◆ What to work on
Reproduce the records that follow without alteration, apart from removing the pictures.

____ Records for this exercise

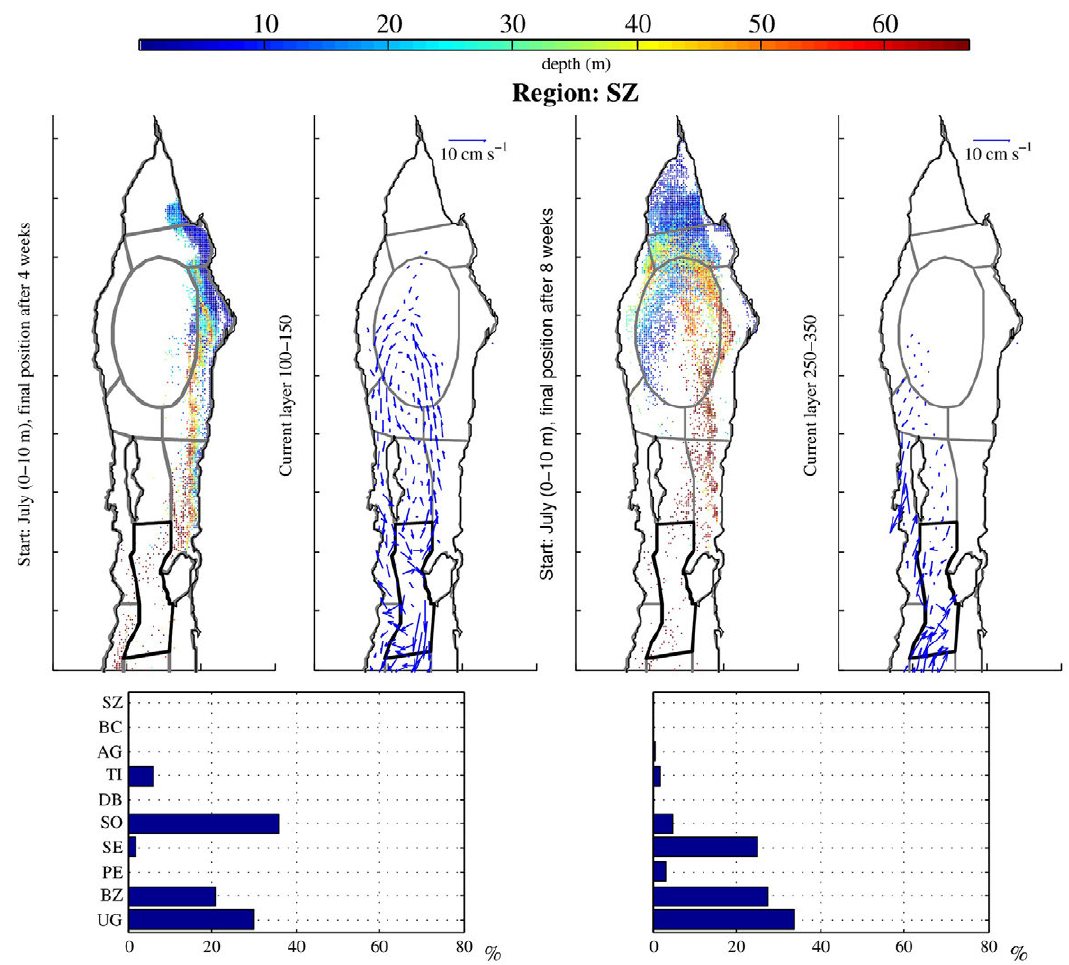
Fig. 9. – Map of final position of particles released in the Sills Zone’s first layer, in the fourth and eighth week after the release of particles. The release area is shown in black and the other areas in grey polygon. The colour bar represents the depth at which each particle is located. The histogram shows the percentage of particles retained or transferred to other regions. Current maps correspond to the layer in which the percentage of particles retained is concentrated, in the fourth and eighth week after particle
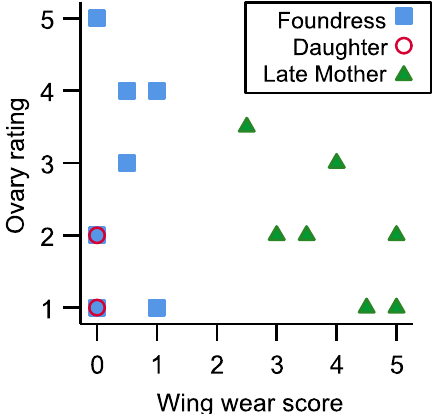
Figure 6. Ovary development plotted against wing wear; late mothers are represented by green filled triangles, foundresses by blue filled squares, and newly emerged daughters by open red circles. Note that six newly emerged daughter individuals are clustered at x = 0, y = 1. N = 7 for each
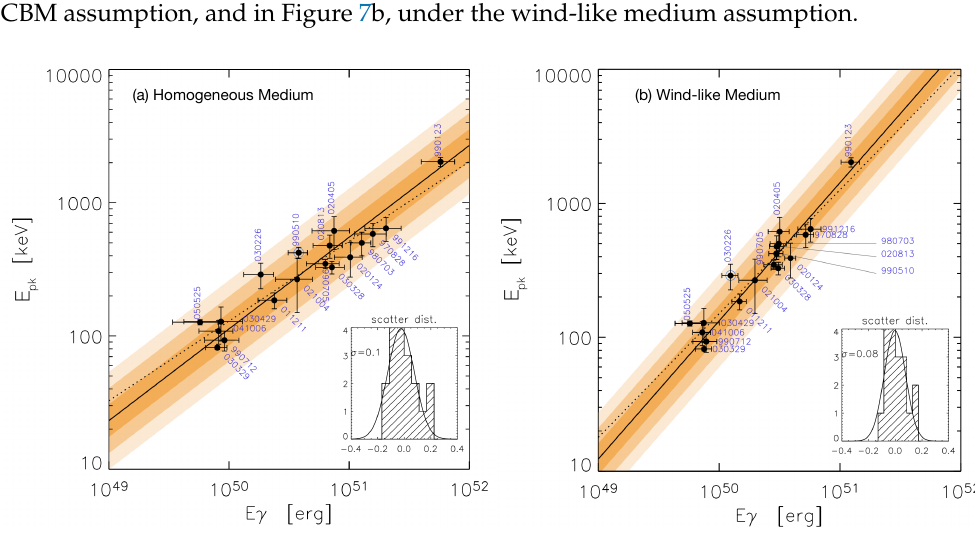
Figure 7. The Ghirlanda relationship(s) taken from Nava et al. [183]. In the panel ( a ), the relationship for the Ghirlanda relationship is shown, assuming a homogeneous circumburst density. The yellow regions denote the 1 σ , 2 σ , and 3 σ scatter from darkest shading to lightest shading. The scatter is measured with respect to the best fit line, plotted as the solid black line (Equation (22)), where uncertainties in both quantities were considered. The dotted line shows a simple regression analysis without considering the errors of each data point. The inset plot shows the scatter of the data with respect to the best fit line. The standard deviation of the best fit gaussian to the scatter distribution is also shown. Panel ( b ) is identical except the best fit relation is given by Equation (23) for the assumption of a wind-like CBM. Credit: Nava et al., A&A, 450, 471–481, 2006, reproduced with permission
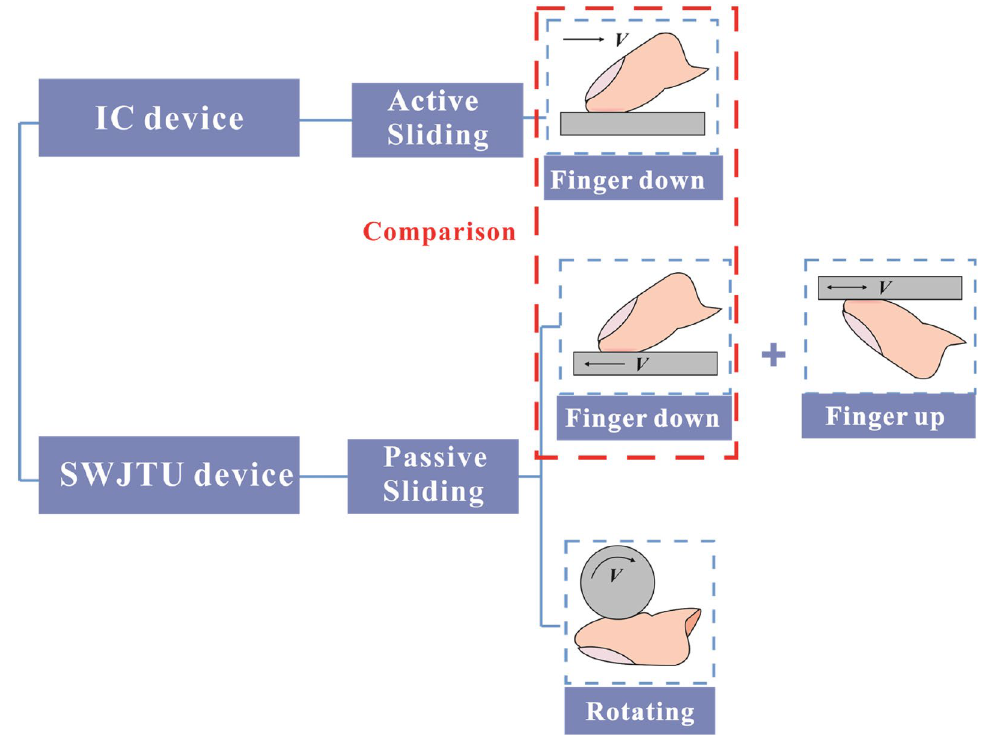
Figure 1 Schematic of different functions for IC and SWJTU device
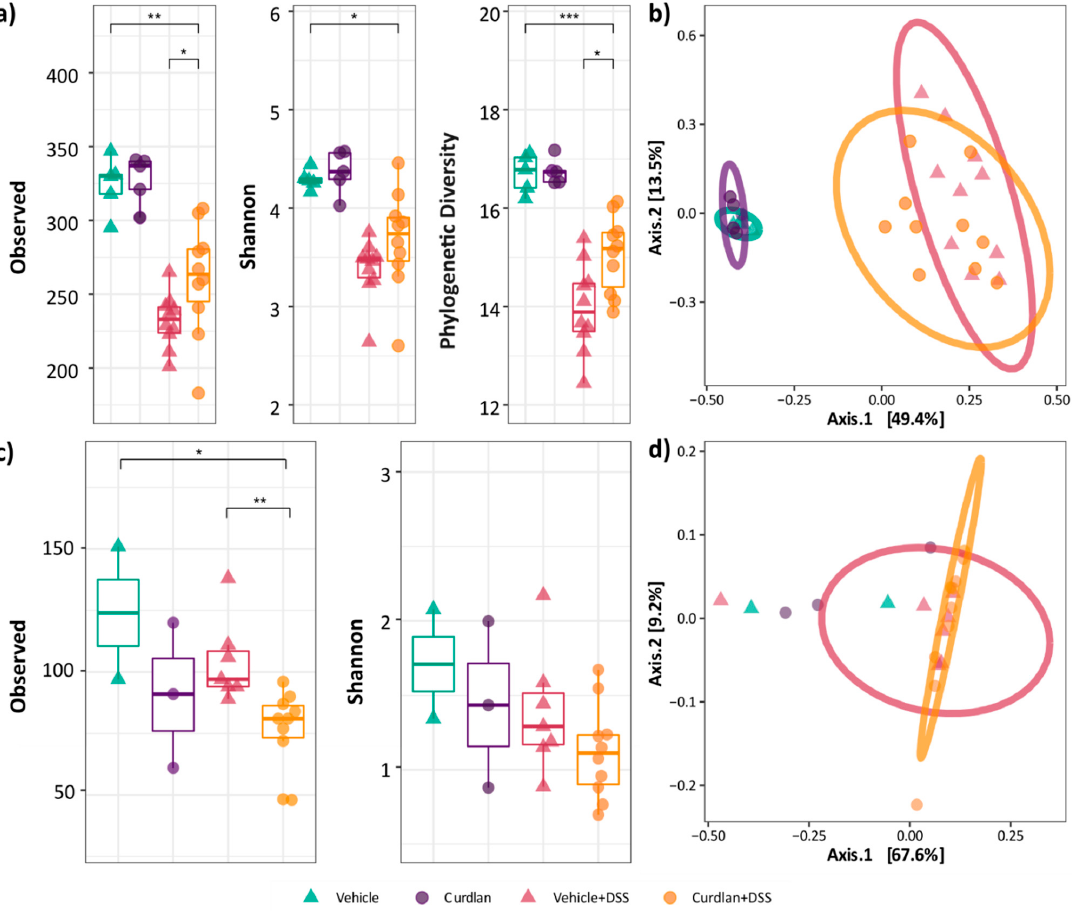
Figure 3. Effect of curdlan and DSS on the microbiome and mycobiome alpha and beta diversity. ( a ) For 16S sequencing, alpha diversity is measured by observed, Shannon and phylogenetic diversity matrices. ( b ) Beta diversity plots for 16S. ( c ) For ITS1 sequencing, alpha diversity is measured with observed and Shannon indices. ( d ) Beta diversity for ITS1 sequencing. Individual samples are represented as symbols. The observed species are plotted for vehicle (green), curdlan (purple), vehicle+DSS (pink) and curdlan+DSS (orange). Statistical differences were tested through Wilcoxon methods, where p -value of <0.05 was considered to be significant. * p -value < 0.05; ** p -value < 0.01; *** p -value < 0.001.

________

◆ Solution to the problem
Fig. 9. – Map of final position of particles released in the Sills Zone’s first layer, in the fourth and eighth week after the release of particles. The release area is shown in black and the other areas in grey polygon. The colour bar represents the depth at which each particle is located. The histogram shows the percentage of particles retained or transferred to other regions. Current maps correspond to the layer in which the percentage of particles retained is concentrated, in the fourth and eighth week after particle
Figure 6. Ovary development plotted against wing wear; late mothers are represented by green filled triangles, foundresses by blue filled squares, and newly emerged daughters by open red circles. Note that six newly emerged daughter individuals are clustered at x = 0, y = 1. N = 7 for each
Figure 7. The Ghirlanda relationship(s) taken from Nava et al. [183]. In the panel ( a ), the relationship for the Ghirlanda relationship is shown, assuming a homogeneous circumburst density. The yellow regions denote the 1 σ , 2 σ , and 3 σ scatter from darkest shading to lightest shading. The scatter is measured with respect to the best fit line, plotted as the solid black line (Equation (22)), where uncertainties in both quantities were considered. The dotted line shows a simple regression analysis without considering the errors of each data point. The inset plot shows the scatter of the data with respect to the best fit line. The standard deviation of the best fit gaussian to the scatter distribution is also shown. Panel ( b ) is identical except the best fit relation is given by Equation (23) for the assumption of a wind-like CBM. Credit: Nava et al., A&A, 450, 471–481, 2006, reproduced with permission
Figure 1 Schematic of different functions for IC and SWJTU device
Figure 3. Effect of curdlan and DSS on the microbiome and mycobiome alpha and beta diversity. ( a ) For 16S sequencing, alpha diversity is measured by observed, Shannon and phylogenetic diversity matrices. ( b ) Beta diversity plots for 16S. ( c ) For ITS1 sequencing, alpha diversity is measured with observed and Shannon indices. ( d ) Beta diversity for ITS1 sequencing. Individual samples are represented as symbols. The observed species are plotted for vehicle (green), curdlan (purple), vehicle+DSS (pink) and curdlan+DSS (orange). Statistical differences were tested through Wilcoxon methods, where p -value of <0.05 was considered to be significant. * p -value < 0.05; ** p -value < 0.01; *** p -value < 0.001.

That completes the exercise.